Segment Start: PASSAGE PROVIDED

Mark Reckons said...

Spot on H.

This is a victory for the Gurkhas and for natural justice. Nick Clegg has done a great job highlighting this issue and Brown is consistently now showing how tone deaf he is.

I wonder how the expenses votes will go tomorrow...

septicisle said...

It's seemed to me from the beginning that the government has decided that there is no difference between immigrants and asylum seekers; they're either all to be welcomed or all to be told to go forth. The current tendency seems to be that they should be all told to go forth, regardless of who they are, and then they're surprised when suddenly both the tabloids and the BNP decide that they'd actually not mind these particular immigrants settling down here.

Martin said...

For a man who is supposed to lay elephant traps as a prime means of political conduct, you might have thought he could recognise one when he saw it

Blair would have got away with it somehow, so in a back-handed way I suppose that makes Brown better.

Good for Clegg though.

Edwin Moore said...

Excellent piece, H.

Segment End: PASSAGE PROVIDED
Segment Start: THE DATA

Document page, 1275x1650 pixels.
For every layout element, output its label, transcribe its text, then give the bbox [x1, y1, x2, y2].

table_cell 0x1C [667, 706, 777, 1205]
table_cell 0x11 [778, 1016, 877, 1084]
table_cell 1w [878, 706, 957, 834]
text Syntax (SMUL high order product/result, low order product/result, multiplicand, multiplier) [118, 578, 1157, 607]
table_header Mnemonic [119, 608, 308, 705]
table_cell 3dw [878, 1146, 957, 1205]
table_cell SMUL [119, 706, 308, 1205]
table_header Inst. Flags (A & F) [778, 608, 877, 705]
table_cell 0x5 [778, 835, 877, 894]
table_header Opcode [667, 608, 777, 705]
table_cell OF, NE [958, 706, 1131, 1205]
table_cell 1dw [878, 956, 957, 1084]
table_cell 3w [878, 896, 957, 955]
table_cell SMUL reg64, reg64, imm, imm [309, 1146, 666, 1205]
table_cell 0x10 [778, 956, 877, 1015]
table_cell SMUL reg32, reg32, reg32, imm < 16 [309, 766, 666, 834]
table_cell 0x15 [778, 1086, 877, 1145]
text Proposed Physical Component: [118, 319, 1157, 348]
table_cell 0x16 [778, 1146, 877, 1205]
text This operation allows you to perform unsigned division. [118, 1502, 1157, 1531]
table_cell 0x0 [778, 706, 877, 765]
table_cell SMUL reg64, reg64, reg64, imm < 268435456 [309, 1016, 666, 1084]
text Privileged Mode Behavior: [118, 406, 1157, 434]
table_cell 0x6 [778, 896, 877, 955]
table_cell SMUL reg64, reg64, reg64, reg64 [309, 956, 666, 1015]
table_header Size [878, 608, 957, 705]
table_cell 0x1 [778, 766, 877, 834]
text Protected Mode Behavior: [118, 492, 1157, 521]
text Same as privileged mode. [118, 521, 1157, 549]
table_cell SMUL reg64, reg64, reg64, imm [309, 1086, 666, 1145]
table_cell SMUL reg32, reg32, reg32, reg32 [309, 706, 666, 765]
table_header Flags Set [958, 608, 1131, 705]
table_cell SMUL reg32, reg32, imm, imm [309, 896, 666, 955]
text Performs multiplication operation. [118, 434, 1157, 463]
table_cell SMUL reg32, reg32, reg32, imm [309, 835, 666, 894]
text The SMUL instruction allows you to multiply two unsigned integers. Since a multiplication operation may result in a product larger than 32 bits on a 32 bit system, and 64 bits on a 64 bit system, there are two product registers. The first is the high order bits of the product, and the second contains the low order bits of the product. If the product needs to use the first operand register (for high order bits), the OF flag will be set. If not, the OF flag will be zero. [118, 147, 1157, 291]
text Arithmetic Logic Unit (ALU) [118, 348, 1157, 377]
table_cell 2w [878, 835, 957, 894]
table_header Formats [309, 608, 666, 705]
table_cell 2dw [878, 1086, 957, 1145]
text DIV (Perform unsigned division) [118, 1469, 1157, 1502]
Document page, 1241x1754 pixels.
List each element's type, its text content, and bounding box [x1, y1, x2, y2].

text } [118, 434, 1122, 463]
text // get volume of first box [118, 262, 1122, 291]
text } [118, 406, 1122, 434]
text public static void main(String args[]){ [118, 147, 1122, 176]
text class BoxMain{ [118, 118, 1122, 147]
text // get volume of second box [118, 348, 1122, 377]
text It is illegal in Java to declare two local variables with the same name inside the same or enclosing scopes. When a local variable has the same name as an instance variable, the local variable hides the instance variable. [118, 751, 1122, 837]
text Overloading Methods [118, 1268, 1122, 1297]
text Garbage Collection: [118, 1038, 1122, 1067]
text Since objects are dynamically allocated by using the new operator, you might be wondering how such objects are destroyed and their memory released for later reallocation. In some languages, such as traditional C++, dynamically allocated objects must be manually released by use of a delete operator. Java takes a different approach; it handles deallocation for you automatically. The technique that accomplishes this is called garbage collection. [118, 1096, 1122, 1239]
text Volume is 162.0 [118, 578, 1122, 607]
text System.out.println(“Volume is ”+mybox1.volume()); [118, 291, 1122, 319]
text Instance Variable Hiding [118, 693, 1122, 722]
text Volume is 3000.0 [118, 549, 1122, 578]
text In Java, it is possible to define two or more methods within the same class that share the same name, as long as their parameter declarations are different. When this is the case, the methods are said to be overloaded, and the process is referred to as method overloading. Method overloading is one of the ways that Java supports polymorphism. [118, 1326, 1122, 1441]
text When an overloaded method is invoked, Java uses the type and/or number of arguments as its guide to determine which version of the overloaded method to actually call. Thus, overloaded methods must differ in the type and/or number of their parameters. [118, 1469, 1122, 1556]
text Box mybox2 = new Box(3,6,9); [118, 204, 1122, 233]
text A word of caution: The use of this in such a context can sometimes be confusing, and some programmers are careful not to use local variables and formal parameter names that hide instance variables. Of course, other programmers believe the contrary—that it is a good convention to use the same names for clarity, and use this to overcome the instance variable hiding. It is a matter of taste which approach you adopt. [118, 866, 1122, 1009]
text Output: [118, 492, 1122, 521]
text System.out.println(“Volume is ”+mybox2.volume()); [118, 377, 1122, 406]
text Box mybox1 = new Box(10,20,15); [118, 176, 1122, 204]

Segment End: THE DATA

* [ASSIGNED TASK] Continue the comment thread about the Gurkhas, starting right after its last line.

* [REPLY]
If you want a Manichaen image of the clash between light and dark, Joanna Lumley speaking on behalf of the Gurkhas versus Satan's Son of the Manse does it for me.

John B said...

Not quite sure why 'being a mercenary who signed up in the full knowledge they'd get a giant sack of money and no British passport' ought to put one to the top of the 'British passport' queue - but even so, given that the wider public disagrees Brown's decision was about as politically witless as it gets.

The Heresiarch said...

A giant sack of money? For decades, one of the justifications for keeping the Brigade of Gurkhas, to many in the MoD, is that they were cheaper than British-born troops. (Plus they complained less and didn't get drunk.) Of course, the money is good by Nepalese standards, but the Gurkhas are more than worth every penny. Would you risk your life for what soldiers get paid? No? Sod off then.

John B said...

Would I risk my life fighting for (say) the US for what the Gurkhas get paid? No.

Would I risk my life fighting for the US for the equivalent of Gurkha pay as a multiple of Nepalese average income, expressed as a multiple of UK average income? Hell yeah.

Nepalese GDP is $1100 per head, UK is $37,000, and an entry-level soldier gets £14k per year. And damn right I'd serve in the US army for £470,000 per year...

If you're a Gurkha and go back to Nepal, you go home to a multimillionaire lifestyle. That's not a bad deal.

The Heresiarch said...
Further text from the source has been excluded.